◆ EXTRAIT À LIRE:
Dire je (Éthique et politique d’une écriture en Résidence)


Dire je
(Éthique et politique d’une écriture en Résidence)

Sylvie Cadinot-Romerio, à propos de la résidence de Tanguy Viel au lycée Alfred-Nobel (Clichy-sous-Bois), dans le cadre du dossier transversal ateliers d’écriture en résidence


Certains lieux sont écrasés sous tant d’urgences, politiques, économiques, sociales, qu’une pratique littéraire de l’écriture peut y apparaître comme un luxe inutile, un divertissement un peu vain en regard d’autres actions plus concrètes, ou dans un lycée, de démarches éducatives plus efficaces (comme des exercices d’écriture). Il est cependant une autre sorte d’urgence, moins manifeste mais tout aussi prégnante, une urgence d’ordre symbolique à laquelle cette pratique seule peut prétendre répondre : celle d’agir contre l’inégalité des conditions discursives. Sans doute sommes-nous tous des êtres parlés, et plus ou moins empêchés par l’idée toujours trop simple que les autres se font de nous (pour mieux nous classer et ne plus avoir à y penser). Mais quand on n’a pas accès au discours public, qu’on est sans autorité, quand on n’est pas même reconnu comme un être sachant au moins parler de lui-même et se réfléchir, on est prisonnier de cette idée réductrice (on s’y laisse parfois prendre ; on en vient à s’y conformer). Dans ces lieux, sur bien des plans, relégués, il est donc urgent de réussir à se constituer soi-même sous une forme plus complexe, plus profonde, et assez ferme pour tenir un peu contre le puissant flot des stéréotypes - à savoir une forme littéraire.

Entrées de données enregistrées
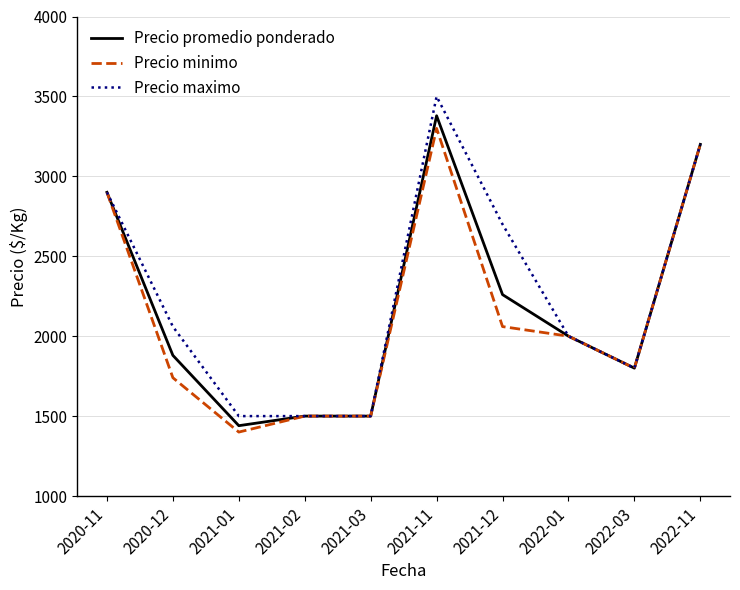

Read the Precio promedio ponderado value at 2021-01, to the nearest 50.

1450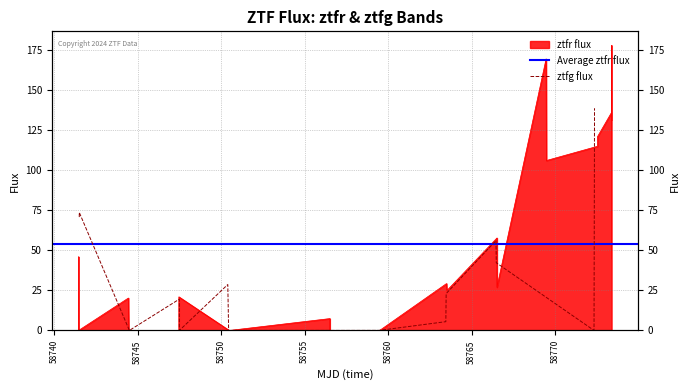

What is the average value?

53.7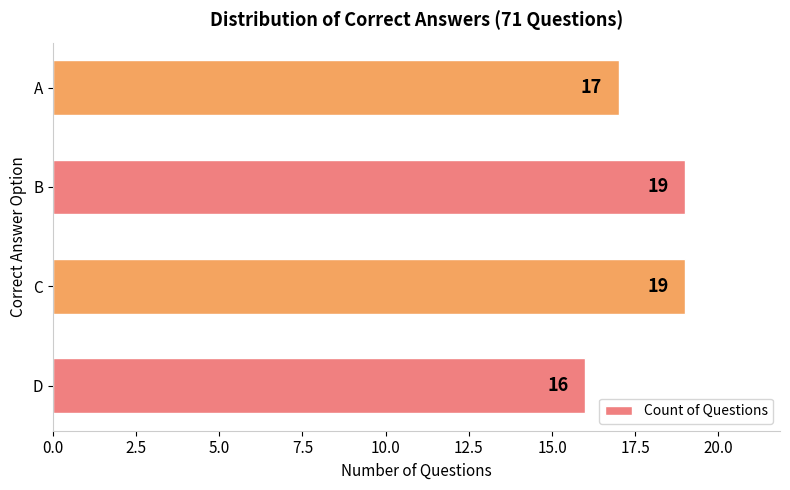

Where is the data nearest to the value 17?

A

◆ TRAVAIL DEMANDÉ:
A. D'après l'extrait sur l'écriture en résidence, contre quelle inégalité seule la pratique littéraire de l'écriture peut-elle prétendre agir ?
B. Prolongez l'extrait sur l'écriture en résidence à partir de sa dernière phrase.

◆ RÉPONSES ATTENDUES:
A. Contre l'inégalité des conditions discursives.

B.
La subjectivité qui se construit par l’écriture est nécessairement polymorphe. Le geste même d’écrire pour inscrire (et non pas seulement pour s’exercer) fait naître un nouveau je, un je écrivant, qui est toujours autre que soi, puisqu’il n’est plus alors mû par les nécessités pratiques, pris dans la vie, qu’il est à distance, et puisqu’il est aussi sujet aux métamorphoses : émergeant et filant au long du texte, il échappe, presque par nature, à l’enfermement dans une identité fixe et close. Il s’en constitue toutefois une (autre, mouvante) dans le processus même de l’écriture : quoi que ce je écrive, il s’écrit, même de manière oblique et diffuse, à travers une posture énonciative, un rythme, un choix de mots, … Et qu’il écrive sur soi ou qu’il s’invente un soi fictif, il se diffracte sous les différents aspects de l’être qu’il saisit et en ses différents moments. Sans doute, par sa densité, l’expérience de subjectivation propre à l’écriture est-elle pour tous une possibilité éthique majeure en vue d’une vie accomplie, comme le dirait Paul Ricœur. Mais là où l’on vit à l’étroit dans des représentations de soi imposées, aussi bien de l’extérieur que de l’intérieur, elle est une nécessité ; et elle possède une portée politique si tant est qu’elle parvienne à une visibilité publique et acquière une dimension communicationnelle. C’est pourquoi elle requiert le concours d’un écrivain : seul il peut, littéralement, la mettre en œuvre.


Le concours que Tanguy Viel a apporté aux lycéens de Clichy-sous-Bois lors de sa première Résidence dans leur lycée a été particulièrement efficient : ils ont écrit et publié avec lui en octobre 2012 Ce jour-là aux éditions Joca Seria. Pour comprendre l’accueil favorable qui a été accordé à ce roman, on peut certes invoquer un transfert d’autorité (le nom de l’auteur ayant fait juger le livre des élèves recevable). Mais ce qui en rend surtout raison est une véritable rencontre, la rencontre de requêtes existentielles et d’une poétique singulière, celle au moyen de laquelle Tanguy Viel traduit dans ses romans l’effort de ses personnages pour exister, et plus encore, leur désir d’être. On pense notamment à la forme de narration dont il les dote, rétrospective et réflexive, qui leur permet de se ressaisir de leur histoire, qui est l’histoire de leur aliénation, de l’interroger, de faire ainsi venir au langage leur pensée, leurs affects réprimés, et donc d’accomplir ce qu’Hannah Arendt appelle leur seconde naissance.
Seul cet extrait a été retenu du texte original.